DIRECTIONS
Your job is to retype all of the data word for word, leaving every image out.
***** INPUT DATA *****
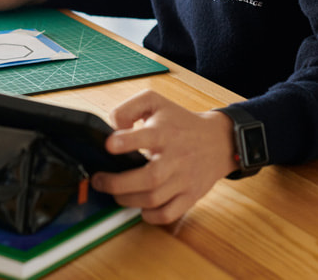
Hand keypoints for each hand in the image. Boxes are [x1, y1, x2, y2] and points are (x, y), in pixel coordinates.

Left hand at [91, 90, 236, 224]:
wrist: (218, 141)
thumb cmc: (180, 122)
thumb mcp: (155, 102)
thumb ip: (129, 108)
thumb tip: (112, 127)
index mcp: (166, 133)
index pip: (146, 137)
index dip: (125, 141)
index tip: (109, 145)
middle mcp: (176, 158)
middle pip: (148, 178)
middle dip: (117, 183)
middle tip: (99, 180)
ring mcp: (184, 180)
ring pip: (153, 199)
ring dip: (127, 199)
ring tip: (114, 193)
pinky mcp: (190, 196)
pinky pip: (168, 214)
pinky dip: (150, 215)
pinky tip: (140, 206)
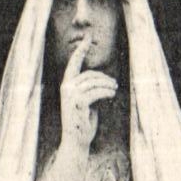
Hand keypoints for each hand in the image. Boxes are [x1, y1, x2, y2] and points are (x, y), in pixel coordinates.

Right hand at [58, 37, 117, 156]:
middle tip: (114, 84)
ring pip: (94, 82)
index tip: (88, 37)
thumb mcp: (86, 103)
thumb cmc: (83, 124)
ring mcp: (71, 95)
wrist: (76, 142)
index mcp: (66, 86)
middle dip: (104, 78)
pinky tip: (112, 95)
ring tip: (114, 90)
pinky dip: (107, 92)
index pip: (74, 64)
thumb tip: (103, 80)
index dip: (81, 50)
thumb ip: (90, 90)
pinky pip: (97, 92)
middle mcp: (66, 88)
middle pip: (89, 74)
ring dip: (107, 85)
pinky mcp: (78, 102)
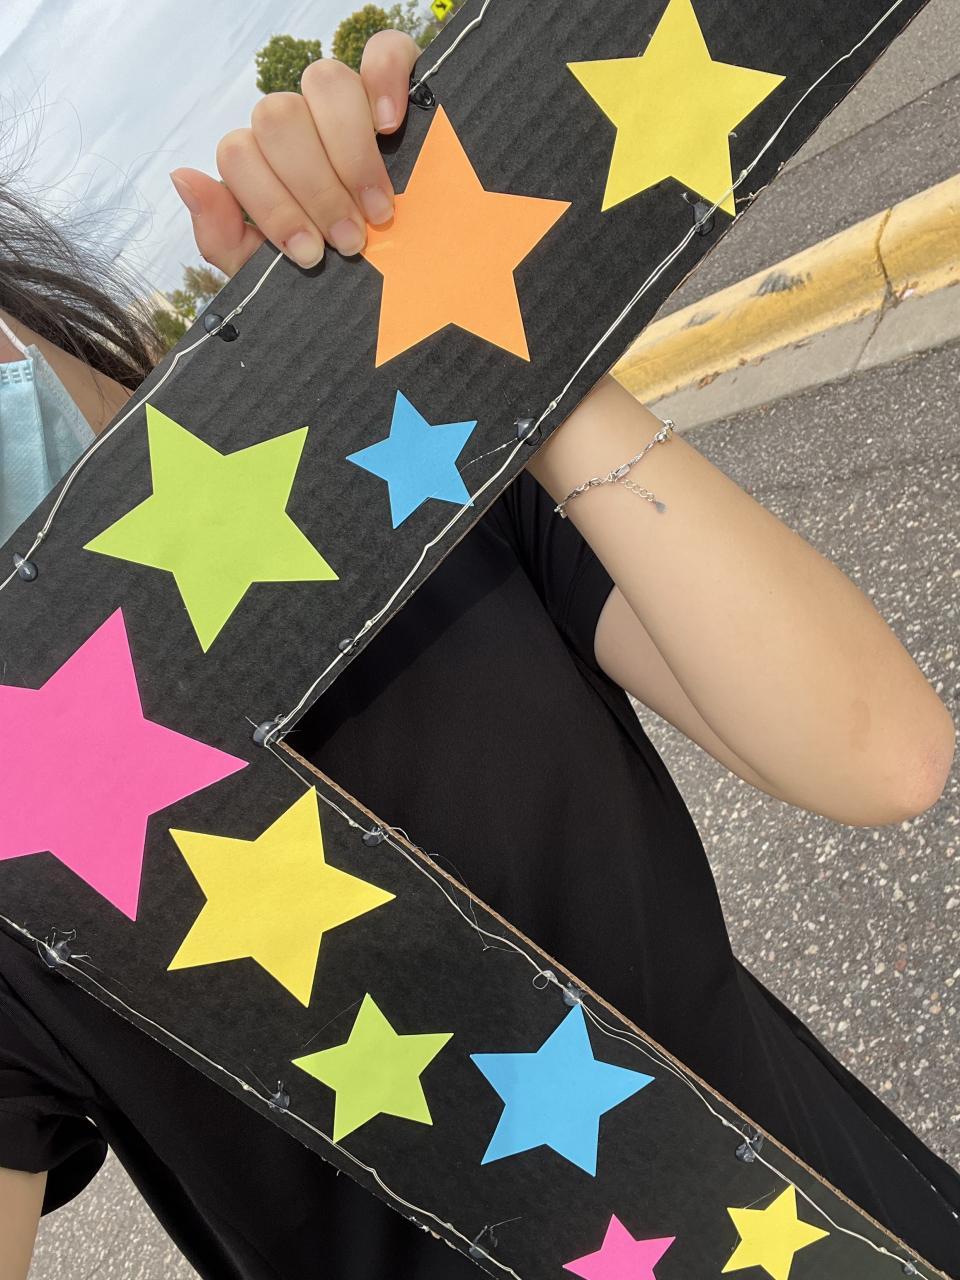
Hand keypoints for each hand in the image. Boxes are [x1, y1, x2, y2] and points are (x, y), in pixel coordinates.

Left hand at [168, 31, 419, 278]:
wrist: (406, 285)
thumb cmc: (336, 272)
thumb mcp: (270, 273)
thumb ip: (222, 236)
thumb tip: (184, 177)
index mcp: (262, 161)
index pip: (238, 153)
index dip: (272, 206)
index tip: (311, 255)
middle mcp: (296, 122)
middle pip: (277, 117)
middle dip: (315, 189)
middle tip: (351, 242)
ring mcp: (343, 99)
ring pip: (324, 80)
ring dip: (351, 153)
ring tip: (379, 210)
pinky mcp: (394, 81)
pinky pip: (385, 51)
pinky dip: (386, 82)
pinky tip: (392, 127)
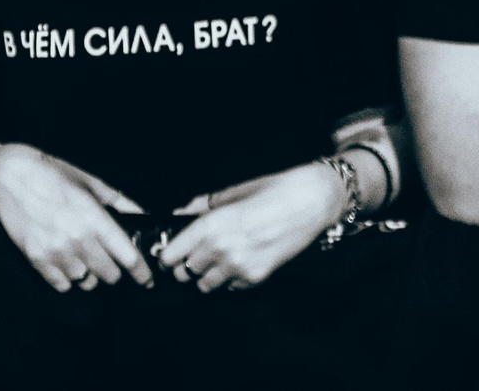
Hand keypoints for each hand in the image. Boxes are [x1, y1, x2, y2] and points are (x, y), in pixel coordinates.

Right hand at [0, 145, 153, 293]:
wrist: (12, 175)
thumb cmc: (55, 174)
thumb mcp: (92, 183)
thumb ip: (121, 202)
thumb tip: (144, 215)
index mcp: (96, 219)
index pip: (128, 258)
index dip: (142, 274)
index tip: (147, 281)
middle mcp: (78, 239)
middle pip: (109, 275)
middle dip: (114, 270)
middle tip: (109, 259)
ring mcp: (56, 252)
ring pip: (87, 283)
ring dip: (90, 274)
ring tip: (83, 256)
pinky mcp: (36, 259)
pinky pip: (62, 285)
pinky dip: (68, 278)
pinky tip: (66, 261)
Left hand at [159, 163, 346, 293]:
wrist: (310, 202)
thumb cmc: (273, 190)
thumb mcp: (234, 192)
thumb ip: (203, 205)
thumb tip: (181, 213)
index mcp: (211, 224)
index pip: (171, 255)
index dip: (168, 254)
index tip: (170, 252)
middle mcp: (221, 249)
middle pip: (184, 274)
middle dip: (187, 265)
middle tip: (195, 254)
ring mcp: (239, 267)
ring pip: (204, 286)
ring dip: (206, 275)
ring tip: (218, 260)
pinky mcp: (256, 278)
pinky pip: (230, 288)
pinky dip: (230, 279)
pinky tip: (240, 261)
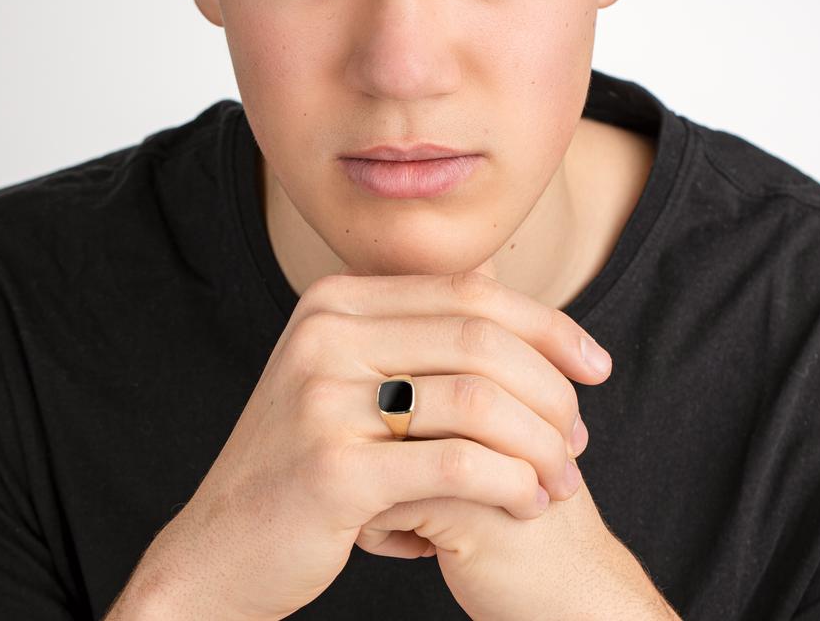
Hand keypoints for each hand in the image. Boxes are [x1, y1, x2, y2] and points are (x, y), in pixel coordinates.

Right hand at [117, 258, 611, 620]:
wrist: (223, 545)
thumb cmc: (308, 458)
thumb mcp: (347, 372)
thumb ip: (413, 326)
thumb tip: (497, 276)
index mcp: (334, 300)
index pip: (469, 293)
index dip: (548, 326)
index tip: (596, 365)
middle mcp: (324, 334)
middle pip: (480, 340)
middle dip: (551, 389)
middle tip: (579, 437)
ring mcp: (321, 399)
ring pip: (477, 401)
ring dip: (539, 444)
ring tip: (562, 479)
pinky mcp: (330, 469)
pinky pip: (454, 465)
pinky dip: (508, 483)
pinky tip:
*****
EXERCISE SOLUTION
Hand keypoints for each hand in the image. Boxes are [x1, y1, x2, y2] and points are (x, y), in pixel coordinates.

Left hand at [91, 90, 236, 224]:
wrist: (218, 141)
thumb cmc: (180, 122)
thumb mcp: (155, 102)
thumb ip: (129, 108)
thumb tip: (112, 127)
index mcp: (166, 133)
index pip: (146, 137)
index dip: (125, 141)
index tip: (109, 145)
middle mcp: (176, 158)
middle pip: (148, 178)
middle dip: (117, 183)
middle tip: (99, 180)
ring mcp: (184, 180)
ring pip: (153, 199)
ring dip: (127, 199)
ring tip: (114, 193)
pinky mcp: (190, 196)
pinky pip: (168, 214)
pinky dip: (150, 215)
pinky tip: (140, 206)
Hand keypoints for each hand in the image. Boxes are [x1, y1, x2, y2] and points are (x, y), in pixel coordinates.

Right hand at [58, 37, 117, 156]:
middle tip: (114, 84)
ring pip: (94, 82)
index tip: (88, 37)
thumb mcp: (86, 103)
thumb cmc: (83, 124)
ring mcp: (71, 95)
wrist: (76, 142)
index mcp: (66, 86)
middle dip: (104, 78)
pinky tip: (112, 95)
ring tip: (114, 90)
pinky dip: (107, 92)
index pip: (74, 64)
thumb tip: (103, 80)
index dip: (81, 50)
thumb ip: (90, 90)
pinky pip: (97, 92)
middle mcp: (66, 88)
middle pip: (89, 74)
ring dip: (107, 85)
pinky mcp: (78, 102)
Hand keypoints for each hand in the image. Boxes are [x1, y1, x2, y2] and points are (x, y), in pixel coordinates.

Left hand at [168, 31, 419, 278]:
wrist: (406, 285)
thumb cmc: (336, 272)
thumb mcp: (270, 273)
thumb ip: (222, 236)
thumb tip: (184, 177)
index mcp: (262, 161)
index pip: (238, 153)
index dip: (272, 206)
index tip: (311, 255)
middle mcp: (296, 122)
middle pip: (277, 117)
middle dip: (315, 189)
middle tip: (351, 242)
ring mcp: (343, 99)
ring pip: (324, 80)
ring dip: (351, 153)
ring tip: (379, 210)
pinky mcp: (394, 81)
pinky pip: (385, 51)
pinky dip: (386, 82)
pinky tip: (392, 127)
Hand keypoints for each hand in the image. Boxes are [x1, y1, x2, y2] and points are (x, y), in pixel coordinates.

Right hand at [0, 145, 153, 293]:
wrist: (12, 175)
thumb cmc: (55, 174)
thumb mcp: (92, 183)
thumb ip: (121, 202)
thumb tip: (144, 215)
index mcp: (96, 219)
index pip: (128, 258)
index dip: (142, 274)
index tip: (147, 281)
middle mcp: (78, 239)
middle pip: (109, 275)
middle dip: (114, 270)
middle tip: (109, 259)
ring mcp: (56, 252)
ring pip: (87, 283)
ring dip: (90, 274)
ring tip: (83, 256)
pinky mcp: (36, 259)
pinky pip: (62, 285)
pinky dip: (68, 278)
pinky tip: (66, 261)
Left hand at [159, 163, 346, 293]:
wrist: (310, 202)
thumb cmc: (273, 190)
thumb mcp: (234, 192)
thumb ip: (203, 205)
thumb tip: (181, 213)
index mcp: (211, 224)
index pip: (171, 255)
index dip: (168, 254)
index tip: (170, 252)
middle mcp: (221, 249)
middle pip: (184, 274)
middle dip: (187, 265)
middle tip: (195, 254)
ring mcp: (239, 267)
ring pip: (204, 286)
ring dip: (206, 275)
ring tip: (218, 260)
pinky mcp: (256, 278)
pinky pip: (230, 288)
pinky dip: (230, 279)
pinky tip: (240, 261)
Hand keypoints for each hand in the image. Boxes are [x1, y1, x2, y2] and points are (x, y), in pixel coordinates.

Right hand at [117, 258, 611, 620]:
wrist: (223, 545)
thumb cmc: (308, 458)
thumb mcp: (347, 372)
thumb ip: (413, 326)
thumb tip: (497, 276)
index mcp: (334, 300)
index pip: (469, 293)
index dip: (548, 326)
index tip: (596, 365)
middle mcp: (324, 334)
middle pip: (480, 340)
middle dip: (551, 389)
middle tip: (579, 437)
ring mcp: (321, 399)
ring pip: (477, 401)
ring dip: (539, 444)
ring tip: (562, 479)
pinky mcp: (330, 469)
pinky pip: (454, 465)
pinky dip: (508, 483)
pinky tip:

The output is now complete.